» HOW TO COMPLETE THIS TASK
Please reproduce the text read from every one of the records below, line for line and unchanged. Leave the pictures out of your answer.

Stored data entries
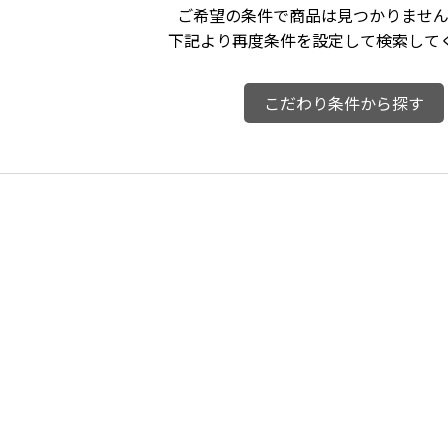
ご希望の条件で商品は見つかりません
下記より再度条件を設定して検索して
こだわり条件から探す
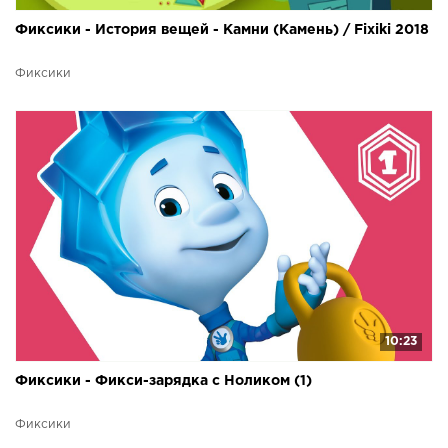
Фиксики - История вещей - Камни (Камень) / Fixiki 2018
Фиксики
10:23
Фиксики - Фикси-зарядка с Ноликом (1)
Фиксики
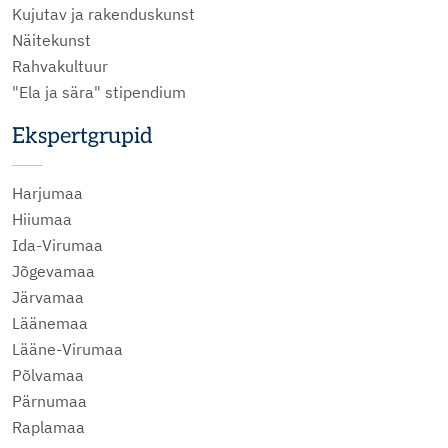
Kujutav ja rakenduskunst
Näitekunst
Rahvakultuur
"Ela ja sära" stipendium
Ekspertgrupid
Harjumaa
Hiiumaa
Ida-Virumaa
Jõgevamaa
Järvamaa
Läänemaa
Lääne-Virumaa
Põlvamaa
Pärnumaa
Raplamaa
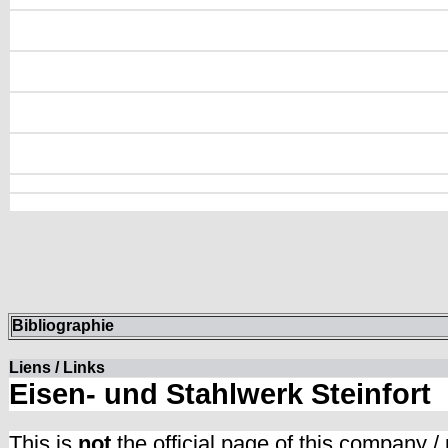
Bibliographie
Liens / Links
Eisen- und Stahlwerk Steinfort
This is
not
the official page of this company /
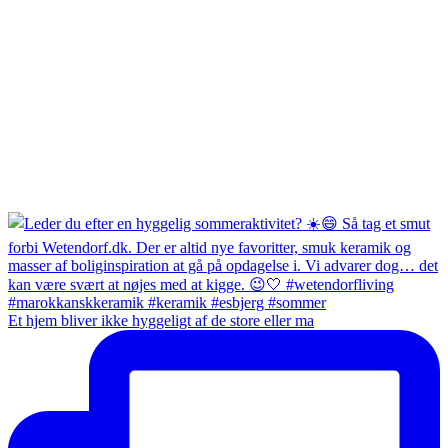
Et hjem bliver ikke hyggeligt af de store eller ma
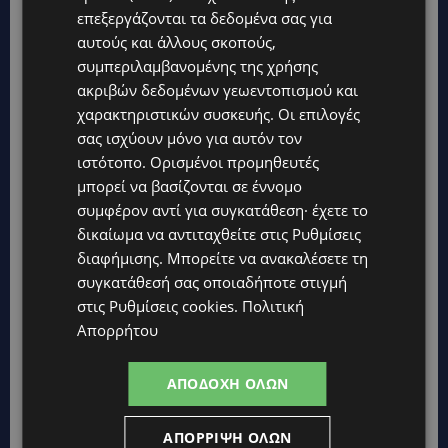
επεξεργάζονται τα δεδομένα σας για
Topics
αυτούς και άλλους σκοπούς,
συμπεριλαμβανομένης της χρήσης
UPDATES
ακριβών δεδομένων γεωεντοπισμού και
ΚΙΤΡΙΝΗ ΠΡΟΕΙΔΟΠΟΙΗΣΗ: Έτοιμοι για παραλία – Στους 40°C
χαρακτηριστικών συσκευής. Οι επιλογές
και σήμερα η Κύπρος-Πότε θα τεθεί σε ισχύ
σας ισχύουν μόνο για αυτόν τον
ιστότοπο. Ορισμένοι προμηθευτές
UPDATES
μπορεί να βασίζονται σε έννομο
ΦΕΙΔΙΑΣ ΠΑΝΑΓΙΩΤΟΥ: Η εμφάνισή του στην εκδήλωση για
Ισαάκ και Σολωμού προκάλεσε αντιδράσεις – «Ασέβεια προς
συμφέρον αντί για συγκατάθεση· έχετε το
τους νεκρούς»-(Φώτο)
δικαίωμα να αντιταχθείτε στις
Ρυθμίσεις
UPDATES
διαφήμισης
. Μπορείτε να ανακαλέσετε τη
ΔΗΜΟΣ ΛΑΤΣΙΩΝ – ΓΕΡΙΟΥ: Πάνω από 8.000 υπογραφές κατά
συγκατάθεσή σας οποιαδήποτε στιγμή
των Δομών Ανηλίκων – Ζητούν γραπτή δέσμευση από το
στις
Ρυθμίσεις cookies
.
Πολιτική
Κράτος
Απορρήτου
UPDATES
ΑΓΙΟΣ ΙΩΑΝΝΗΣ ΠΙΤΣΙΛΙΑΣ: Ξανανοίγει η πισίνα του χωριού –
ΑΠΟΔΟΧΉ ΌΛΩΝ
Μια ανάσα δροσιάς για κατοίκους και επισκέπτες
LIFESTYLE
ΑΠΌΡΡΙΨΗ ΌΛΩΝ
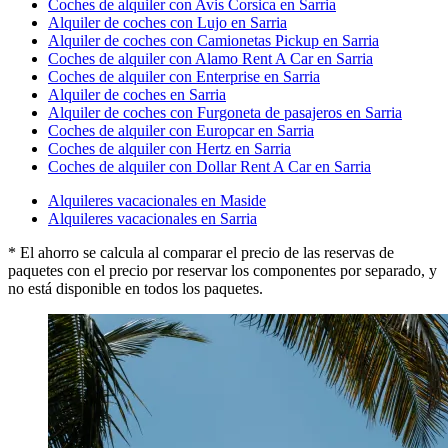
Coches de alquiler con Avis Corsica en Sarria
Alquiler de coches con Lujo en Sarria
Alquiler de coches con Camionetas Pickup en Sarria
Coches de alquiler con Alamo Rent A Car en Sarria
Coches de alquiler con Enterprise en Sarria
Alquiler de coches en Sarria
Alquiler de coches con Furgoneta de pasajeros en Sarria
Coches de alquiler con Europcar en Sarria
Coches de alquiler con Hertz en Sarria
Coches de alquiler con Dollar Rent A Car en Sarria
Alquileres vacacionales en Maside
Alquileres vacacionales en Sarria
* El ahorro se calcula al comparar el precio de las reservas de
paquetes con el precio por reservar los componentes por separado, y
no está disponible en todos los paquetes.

» ANSWER TO THIS TASK
ご希望の条件で商品は見つかりません
下記より再度条件を設定して検索して
こだわり条件から探す
Фиксики - История вещей - Камни (Камень) / Fixiki 2018
Фиксики
10:23
Фиксики - Фикси-зарядка с Ноликом (1)
Фиксики
Kujutav ja rakenduskunst
Näitekunst
Rahvakultuur
"Ela ja sära" stipendium
Ekspertgrupid
Harjumaa
Hiiumaa
Ida-Virumaa
Jõgevamaa
Järvamaa
Läänemaa
Lääne-Virumaa
Põlvamaa
Pärnumaa
Raplamaa
Bibliographie
Liens / Links
Eisen- und Stahlwerk Steinfort
This is
not
the official page of this company /
Et hjem bliver ikke hyggeligt af de store eller ma
επεξεργάζονται τα δεδομένα σας για
Topics
αυτούς και άλλους σκοπούς,
συμπεριλαμβανομένης της χρήσης
UPDATES
ακριβών δεδομένων γεωεντοπισμού και
ΚΙΤΡΙΝΗ ΠΡΟΕΙΔΟΠΟΙΗΣΗ: Έτοιμοι για παραλία – Στους 40°C
χαρακτηριστικών συσκευής. Οι επιλογές
και σήμερα η Κύπρος-Πότε θα τεθεί σε ισχύ
σας ισχύουν μόνο για αυτόν τον
ιστότοπο. Ορισμένοι προμηθευτές
UPDATES
μπορεί να βασίζονται σε έννομο
ΦΕΙΔΙΑΣ ΠΑΝΑΓΙΩΤΟΥ: Η εμφάνισή του στην εκδήλωση για
Ισαάκ και Σολωμού προκάλεσε αντιδράσεις – «Ασέβεια προς
συμφέρον αντί για συγκατάθεση· έχετε το
τους νεκρούς»-(Φώτο)
δικαίωμα να αντιταχθείτε στις
Ρυθμίσεις
UPDATES
διαφήμισης
. Μπορείτε να ανακαλέσετε τη
ΔΗΜΟΣ ΛΑΤΣΙΩΝ – ΓΕΡΙΟΥ: Πάνω από 8.000 υπογραφές κατά
συγκατάθεσή σας οποιαδήποτε στιγμή
των Δομών Ανηλίκων – Ζητούν γραπτή δέσμευση από το
στις
Ρυθμίσεις cookies
.
Πολιτική
Κράτος
Απορρήτου
UPDATES
ΑΓΙΟΣ ΙΩΑΝΝΗΣ ΠΙΤΣΙΛΙΑΣ: Ξανανοίγει η πισίνα του χωριού –
ΑΠΟΔΟΧΉ ΌΛΩΝ
Μια ανάσα δροσιάς για κατοίκους και επισκέπτες
LIFESTYLE
ΑΠΌΡΡΙΨΗ ΌΛΩΝ
Coches de alquiler con Avis Corsica en Sarria
Alquiler de coches con Lujo en Sarria
Alquiler de coches con Camionetas Pickup en Sarria
Coches de alquiler con Alamo Rent A Car en Sarria
Coches de alquiler con Enterprise en Sarria
Alquiler de coches en Sarria
Alquiler de coches con Furgoneta de pasajeros en Sarria
Coches de alquiler con Europcar en Sarria
Coches de alquiler con Hertz en Sarria
Coches de alquiler con Dollar Rent A Car en Sarria
Alquileres vacacionales en Maside
Alquileres vacacionales en Sarria
* El ahorro se calcula al comparar el precio de las reservas de
paquetes con el precio por reservar los componentes por separado, y
no está disponible en todos los paquetes.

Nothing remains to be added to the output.